Selected extract:
--- START ---

Rules written by NMOCD are finalized and in effect starting April 1, 2022, while rules by the AQB have been drafted and filed but not yet implemented.
Key implications of the NMOCD rules are:
- A target of 98 total gas capture by year-end 2026, including low-pressure gas such as tank vapors (https://www.srca.nm.gov/parts/title19/19.015.0027.html).
- All new sites must have a Gas Capture Plan.
- Operators can earn emission credits by using ALARM technologies (Advanced Leak And Repair Monitoring), for which EcoVapor systems may qualify (the state allows site-by-site determination of whether a VRU system is considered process or control equipment).
- Venting and flaring reports are mandatory, including the cause (e.g., oxygen contamination).
NMED is focused on VOC and NOx emission reductions, trying to avoid any areas of non-attainment. Several counties are currently within 95% of the 70 parts per billion Federal ozone standard (or exceed it), including Eddy and Lea counties in Southeast New Mexico.
If the area is reclassified as non-attainment due to ozone, Major Source Thresholds to avoid Title V permits will decrease from 250 tons/year to 100 tons/year and larger sites will no longer be able to flare.
The most significant items within the proposed AQB rules are that:
- All equipment must have EMITT tags with operating data and capacity details.
- All new and existing storage tanks with an uncontrolled PTE greater than 2 tons/year of VOCs are subject to regulation requiring 95-98% VOC capture and control, depending on the age and PTE of the tank.
- Owners and operators of existing and new liquid transfer operations shall use vapor balance and recovery to control 98%+ of vapors generated when transferring liquids between tanks and transfer vessels.

--- END ---

Carry on the passage about New Mexico's oil and gas emission rules, picking up right after its final sentence.

Data extract:
--- START ---

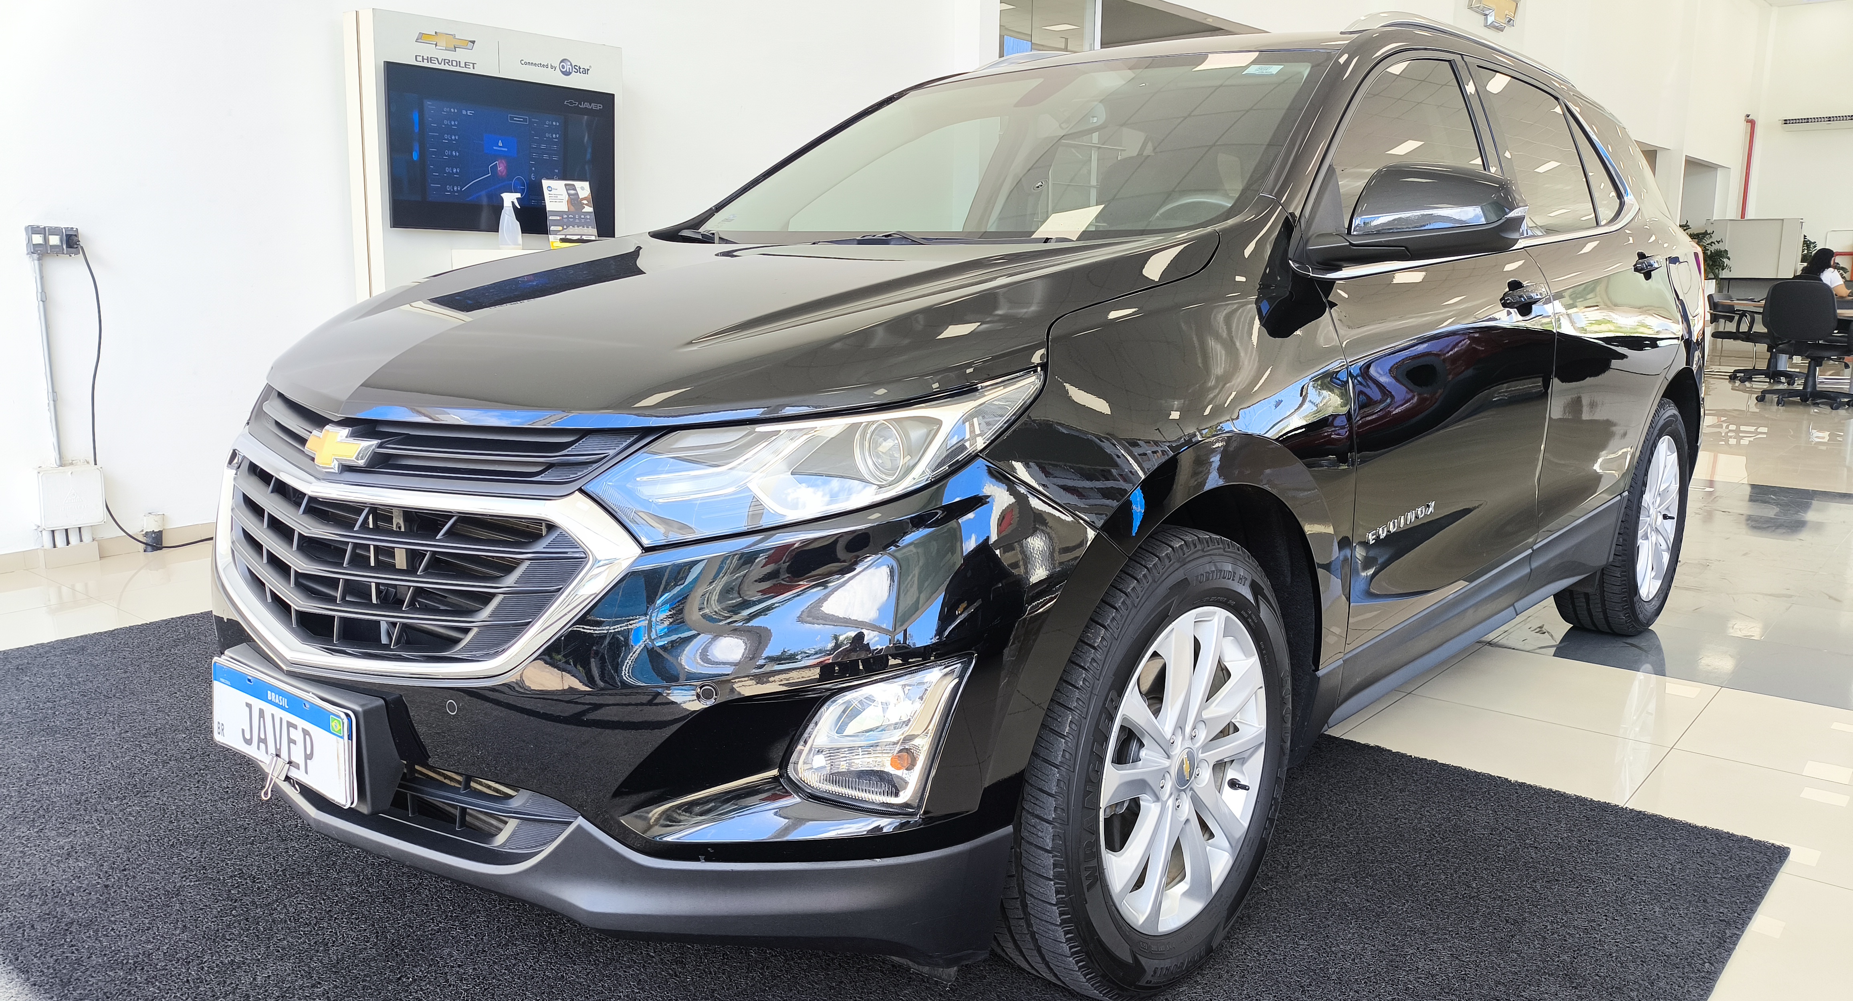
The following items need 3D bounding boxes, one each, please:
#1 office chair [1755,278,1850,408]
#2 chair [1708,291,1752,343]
[{"bbox_3d":[7.283,-1.314,11.050,0.640,0.990,0.640,-8,12,-39],"label":"office chair"},{"bbox_3d":[8.201,-1.670,13.200,0.640,0.950,0.620,8,12,39],"label":"chair"}]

--- END ---

Exercise result:
A second draft of the AQB rules is awaiting approval by the end of 2021.
North Dakota
Wellsite emissions are regulated by the North Dakota Industrial Commission (NDIC), oil and gas division.
The hot issue in North Dakota is flaring reduction, for which the state has a poor reputation. The current Governor (who has an oil and gas background) is keen to find solutions that do not adversely affect the state’s primary revenue stream.
Key issues in North Dakota are:
- Total gas capture must be 91% or more. Some sites may operate below 91%, provided company-wide performance remains at or above 91%.
- The NDIC reports state-wide gas capture at 94%, although locations in their first 12 months of production/flaring are not included in the calculation.
- The Fort Berthold Indian Reservation (FBIR), home to the Mandan, Hidatsa and Arikara Nation tribes covers a large swath of prime Bakken acreage. The EPA methane rule reversal described earlier will impact FBIR operations.
- SB2328 passed during last year’s legislative session provided a production tax credit of up to $6,000 per well to offset the cost of gas capture systems. The initiative was primarily aimed at unlocking stranded gas but could be renewed and extended to additional gas recovery technologies if the program is effective during its initial two-year life.
Texas
The Texas Commission on Environmental Quality (TCEQ) approaches air quality regulation in a slightly different way.
In general, if PTE is less than 25 tons/year of VOC, the operator can obtain a Permit by Rule – the least restrictive permitting regime – and a dispensation to begin operating without prior permit approval if the site is handling sweet gas.
If the VOC PTE is above 25 tons/year but less than 100 tons/year, a Standard Permit application is required, which must be reviewed and approved before operations commence.
The TCEQ also provides a 95% PTE credit whenever a compressor is used to capture vapor, which can be increased to 100% if additional criteria are met, such as tank pressure monitoring and steps to mitigate oxygen ingress.
Key issues in Texas are:
- Areas around Houston, Dallas-Fort Worth, and San Antonio have been designated as Non-Attainment areas based on eight-hour ozone levels. Even though ozone levels have been improving, they remain above current EPA limits. TCEQ has served notice that all three Non-Attainment areas may be reclassified from “serious” to “severe” if improvements relative to 2019 baseline values are not met in 2021. Since the areas include several key oil and gas producing counties, such an action would require operators to significantly reduce emissions or obtain Title V permits.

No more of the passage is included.